ConceptPose: Training-Free Zero-Shot Object Pose Estimation using Concept Vectors
Liming Kuang, Yordanka Velikova, Mahdi Saleh, Jan-Nico Zaech, Danda Pani Paudel, Benjamin Busam
TL;DR
ConceptPose tackles training-free, zero-shot 6D object pose estimation by leveraging language-driven concepts and vision-language model explainability. It generates concept vectors from LLM-derived descriptors and uses GradCAM-based saliency to ground these concepts in 3D, enabling dense 3D-3D correspondences without CAD models or task-specific training. Through RANSAC and ICP, it yields accurate relative poses and demonstrates state-of-the-art performance on standard zero-shot benchmarks, along with competitive few-shot tracking results.
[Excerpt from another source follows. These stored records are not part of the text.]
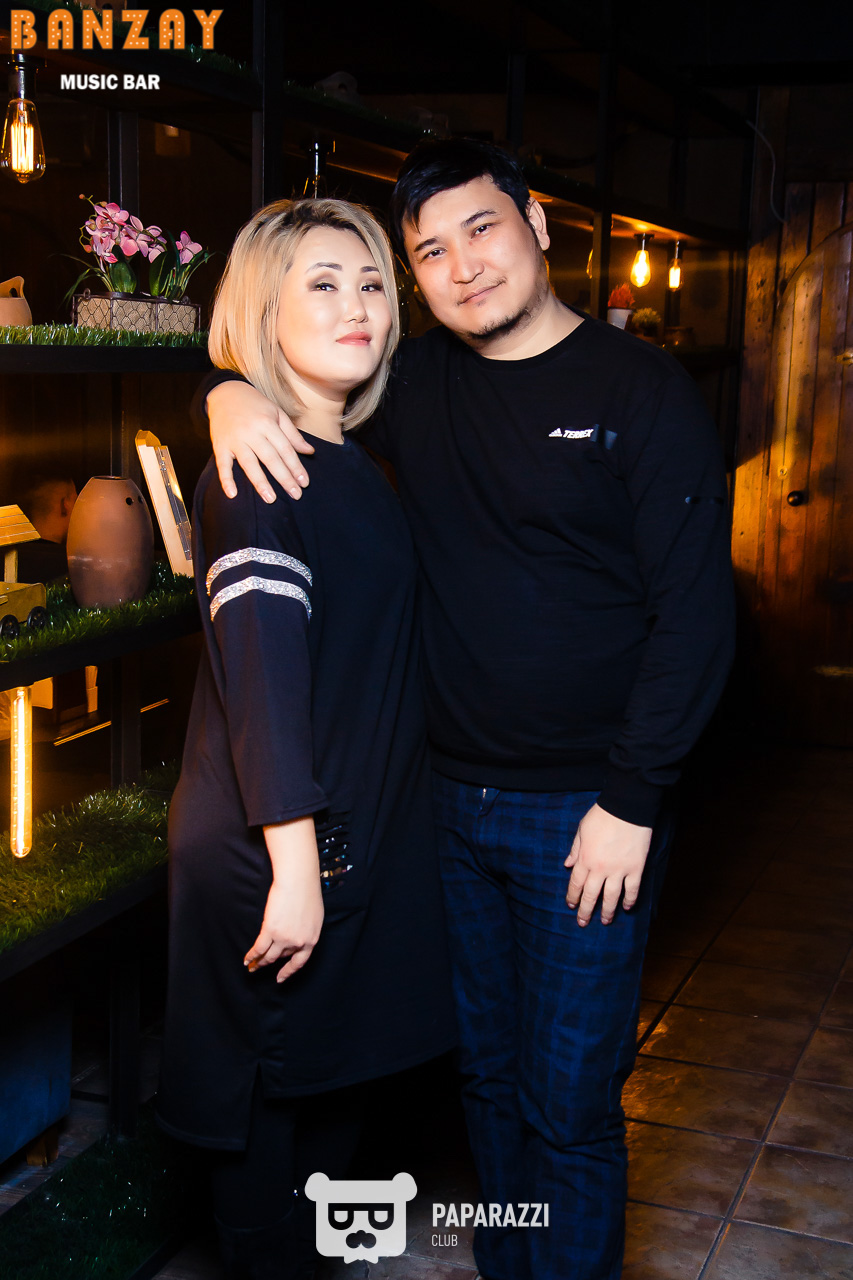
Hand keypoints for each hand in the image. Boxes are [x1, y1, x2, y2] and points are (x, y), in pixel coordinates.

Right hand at [209, 379, 313, 503]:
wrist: (224, 393)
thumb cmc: (255, 405)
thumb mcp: (277, 413)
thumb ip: (293, 434)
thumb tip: (310, 452)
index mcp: (267, 423)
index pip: (285, 449)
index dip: (296, 467)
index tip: (304, 483)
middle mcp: (251, 432)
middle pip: (270, 459)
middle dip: (284, 478)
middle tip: (296, 495)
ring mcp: (234, 439)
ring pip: (249, 464)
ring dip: (260, 483)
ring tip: (271, 499)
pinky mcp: (220, 445)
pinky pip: (223, 465)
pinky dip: (226, 480)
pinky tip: (233, 494)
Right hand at [244, 873, 323, 982]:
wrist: (298, 880)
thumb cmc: (307, 891)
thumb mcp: (314, 915)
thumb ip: (306, 928)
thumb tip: (297, 934)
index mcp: (312, 938)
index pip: (299, 962)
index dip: (288, 971)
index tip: (280, 979)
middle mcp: (299, 942)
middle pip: (281, 956)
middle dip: (270, 964)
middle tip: (259, 968)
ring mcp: (285, 938)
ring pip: (269, 956)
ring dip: (258, 963)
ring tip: (251, 967)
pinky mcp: (271, 931)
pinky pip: (259, 948)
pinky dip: (251, 955)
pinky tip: (246, 959)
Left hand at [564, 803, 651, 926]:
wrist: (627, 808)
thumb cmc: (602, 816)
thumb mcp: (582, 830)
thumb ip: (575, 849)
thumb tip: (567, 864)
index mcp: (585, 859)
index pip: (576, 884)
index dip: (572, 897)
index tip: (571, 905)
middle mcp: (600, 869)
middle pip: (591, 895)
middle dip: (585, 910)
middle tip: (582, 922)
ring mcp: (619, 870)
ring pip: (611, 897)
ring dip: (607, 911)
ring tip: (605, 921)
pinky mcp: (636, 868)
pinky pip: (632, 889)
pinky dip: (630, 900)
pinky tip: (627, 907)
The approach democratizes pose estimation by decoupling from dataset-specific training and CAD models, enabling on-the-fly adaptation to novel objects via language concepts.
Abstract
Object pose estimation is a fundamental task in computer vision and robotics, yet most methods require extensive, dataset-specific training. Concurrently, large-scale vision language models show remarkable zero-shot capabilities. In this work, we bridge these two worlds by introducing ConceptPose, a framework for object pose estimation that is both training-free and model-free. ConceptPose leverages a vision-language-model (VLM) to create open-vocabulary 3D concept maps, where each point is tagged with a concept vector derived from saliency maps. By establishing robust 3D-3D correspondences across concept maps, our approach allows precise estimation of 6DoF relative pose. Without any object or dataset-specific training, our approach achieves state-of-the-art results on common zero shot relative pose estimation benchmarks, significantly outperforming existing methods by over 62% in ADD(-S) score, including those that utilize extensive dataset-specific training.